Page extract
┌──

In my new book, “Divorcing a Narcissist- One Mom’s Battle”, I went back and shared my initial meeting with Seth and our courtship. I shared how I was wooed by his charm (thoughtful cards, poems, letters, flowers and more). I also created something called, “Red Flag Reflections” which were the obvious warnings that I chose to ignore. The red flags were there but I looked the other way.
Part of this journey (for me) has been about owning and accepting my part in my relationship with Seth. I am also committed to learning from it and growing as a result of it. While we ALL have threads of narcissism running through our veins- I can now identify what is healthy narcissism and what isn’t. I know when to lace up my shoes and run like the wind.
Here is one such “Red Flag Reflection” which was annoying and bothersome in the beginning but it became a huge issue throughout our relationship. It was also something that bothered me about Seth’s family. Anyone who met them would be left with the impression that they were kind, compassionate and yet behind closed doors they were critical and condescending.

└──

Directives
1. From the passage about divorcing a narcissist, pull out the words starting with "Part of this" and going on through "like the wind.".
2. Does each statement agree with the passage about divorcing a narcissist? Answer yes or no and quote the deciding words.
(a) The author saw the red flags but looked away from them.
(b) Seth's family was openly critical and condescending in front of anyone who met them.
(c) The "Red Flag Reflection" described was a small annoyance that faded over time.
3. Carry on the passage about divorcing a narcissist from where it stops.

[Dataset records]
┌──

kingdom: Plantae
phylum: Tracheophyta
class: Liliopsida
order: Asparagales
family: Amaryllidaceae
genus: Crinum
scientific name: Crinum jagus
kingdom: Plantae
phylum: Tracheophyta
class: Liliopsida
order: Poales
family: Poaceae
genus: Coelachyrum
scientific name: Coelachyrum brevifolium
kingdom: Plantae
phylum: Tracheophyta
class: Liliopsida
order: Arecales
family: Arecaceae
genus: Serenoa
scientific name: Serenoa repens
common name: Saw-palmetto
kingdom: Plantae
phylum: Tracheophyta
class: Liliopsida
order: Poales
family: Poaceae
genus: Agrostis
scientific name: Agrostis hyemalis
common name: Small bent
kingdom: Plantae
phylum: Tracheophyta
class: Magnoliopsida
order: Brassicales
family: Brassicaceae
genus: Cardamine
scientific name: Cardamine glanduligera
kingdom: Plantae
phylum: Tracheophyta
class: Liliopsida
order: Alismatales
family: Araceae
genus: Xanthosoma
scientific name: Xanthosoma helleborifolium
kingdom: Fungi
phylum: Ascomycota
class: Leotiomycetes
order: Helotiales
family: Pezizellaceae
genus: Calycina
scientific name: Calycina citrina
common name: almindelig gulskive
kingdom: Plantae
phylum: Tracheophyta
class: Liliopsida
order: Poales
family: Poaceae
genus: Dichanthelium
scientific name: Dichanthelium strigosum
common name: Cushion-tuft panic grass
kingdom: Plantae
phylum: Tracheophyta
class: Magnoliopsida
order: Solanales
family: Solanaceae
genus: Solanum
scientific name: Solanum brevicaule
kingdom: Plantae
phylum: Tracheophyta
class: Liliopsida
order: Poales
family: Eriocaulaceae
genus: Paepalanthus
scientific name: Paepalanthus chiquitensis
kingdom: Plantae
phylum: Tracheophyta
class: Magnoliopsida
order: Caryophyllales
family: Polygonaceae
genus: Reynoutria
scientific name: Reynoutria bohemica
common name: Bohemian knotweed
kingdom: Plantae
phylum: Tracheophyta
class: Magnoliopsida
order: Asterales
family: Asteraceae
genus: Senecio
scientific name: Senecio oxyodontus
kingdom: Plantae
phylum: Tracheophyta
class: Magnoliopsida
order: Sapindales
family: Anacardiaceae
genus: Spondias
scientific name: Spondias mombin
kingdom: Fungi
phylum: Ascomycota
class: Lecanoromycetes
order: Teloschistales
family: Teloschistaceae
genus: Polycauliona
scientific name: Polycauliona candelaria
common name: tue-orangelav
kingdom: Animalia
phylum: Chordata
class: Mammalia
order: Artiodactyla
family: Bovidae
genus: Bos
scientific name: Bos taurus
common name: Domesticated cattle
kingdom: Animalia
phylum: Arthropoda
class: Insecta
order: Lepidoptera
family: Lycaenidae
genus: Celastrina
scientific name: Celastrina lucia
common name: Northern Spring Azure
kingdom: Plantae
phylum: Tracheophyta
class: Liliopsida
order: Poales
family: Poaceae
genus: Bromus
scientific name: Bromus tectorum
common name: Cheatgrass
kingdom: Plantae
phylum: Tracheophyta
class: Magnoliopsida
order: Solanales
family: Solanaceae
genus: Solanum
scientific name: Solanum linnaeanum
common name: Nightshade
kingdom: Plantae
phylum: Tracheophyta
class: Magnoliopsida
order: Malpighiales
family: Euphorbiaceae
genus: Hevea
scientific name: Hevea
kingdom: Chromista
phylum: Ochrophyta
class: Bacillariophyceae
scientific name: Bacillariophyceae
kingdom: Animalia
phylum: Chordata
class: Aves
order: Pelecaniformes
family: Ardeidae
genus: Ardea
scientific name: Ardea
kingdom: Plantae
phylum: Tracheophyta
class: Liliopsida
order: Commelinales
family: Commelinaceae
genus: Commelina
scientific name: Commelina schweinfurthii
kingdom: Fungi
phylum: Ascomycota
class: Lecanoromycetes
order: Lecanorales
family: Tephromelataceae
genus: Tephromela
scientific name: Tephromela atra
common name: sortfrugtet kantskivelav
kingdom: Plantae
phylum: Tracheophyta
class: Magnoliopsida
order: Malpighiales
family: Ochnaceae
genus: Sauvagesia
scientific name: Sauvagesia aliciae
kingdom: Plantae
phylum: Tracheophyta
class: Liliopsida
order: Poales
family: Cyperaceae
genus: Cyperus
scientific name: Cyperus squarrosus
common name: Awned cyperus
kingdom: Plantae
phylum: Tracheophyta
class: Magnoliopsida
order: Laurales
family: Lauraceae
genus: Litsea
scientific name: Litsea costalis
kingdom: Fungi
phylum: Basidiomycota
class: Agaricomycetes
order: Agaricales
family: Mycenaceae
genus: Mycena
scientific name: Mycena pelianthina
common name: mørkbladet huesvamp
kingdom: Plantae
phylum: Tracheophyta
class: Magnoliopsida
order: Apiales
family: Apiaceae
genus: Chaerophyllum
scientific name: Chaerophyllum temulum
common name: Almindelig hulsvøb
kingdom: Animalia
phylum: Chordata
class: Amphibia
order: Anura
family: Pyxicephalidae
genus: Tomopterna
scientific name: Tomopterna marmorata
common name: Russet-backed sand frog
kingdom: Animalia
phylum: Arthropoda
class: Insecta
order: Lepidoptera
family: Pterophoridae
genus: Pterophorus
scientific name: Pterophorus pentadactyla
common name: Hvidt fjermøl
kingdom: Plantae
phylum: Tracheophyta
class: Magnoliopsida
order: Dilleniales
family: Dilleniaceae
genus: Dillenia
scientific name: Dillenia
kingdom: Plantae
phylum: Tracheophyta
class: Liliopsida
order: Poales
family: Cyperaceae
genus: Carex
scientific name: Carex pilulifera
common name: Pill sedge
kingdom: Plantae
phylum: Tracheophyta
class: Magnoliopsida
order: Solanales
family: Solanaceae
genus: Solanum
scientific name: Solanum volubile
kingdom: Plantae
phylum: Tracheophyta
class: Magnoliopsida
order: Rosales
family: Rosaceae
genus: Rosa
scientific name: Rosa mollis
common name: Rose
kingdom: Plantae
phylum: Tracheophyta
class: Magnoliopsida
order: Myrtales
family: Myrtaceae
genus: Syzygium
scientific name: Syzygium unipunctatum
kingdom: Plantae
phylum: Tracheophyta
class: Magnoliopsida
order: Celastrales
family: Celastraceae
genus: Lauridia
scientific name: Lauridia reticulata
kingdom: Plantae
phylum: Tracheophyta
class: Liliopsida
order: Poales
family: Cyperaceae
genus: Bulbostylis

└──

Outputs by task
1.
Part of this journey (for me) has been about owning and accepting my part in my relationship with Seth. I am also committed to learning from it and growing as a result of it. While we ALL have threads of narcissism running through our veins- I can now identify what is healthy narcissism and what isn’t. I know when to lace up my shoes and run like the wind.

2.
(a) Yes: "The red flags were there but I looked the other way."
(b) No: "Anyone who met them would be left with the impression that they were kind, compassionate and yet behind closed doors they were critical and condescending."
(c) No: "it became a huge issue throughout our relationship."

3.
We first stopped at a grocery store where Seth and his brother spent hundreds of dollars on food and alcohol before proceeding to Walmart, where they bought nearly everything under the sun. They seemed to be highly entertained by making rude comments about the customers in Walmart. It bothered me greatly but I pushed it aside.
- Red Flag Reflection: The fine art of ridiculing others is usually left on the elementary school playground. It is highly disturbing when grown men seem to take such pleasure in it. Over time, this became a very contentious issue in our relationship.
What were your top three “Red Flag Reflections”? I think that the path to healing (and ensuring that you don’t make the same mistake twice) involves a lot of reflection and ownership of your part of the problem. While it bothered me greatly that Seth often made fun of people, it took me many months before I spoke up.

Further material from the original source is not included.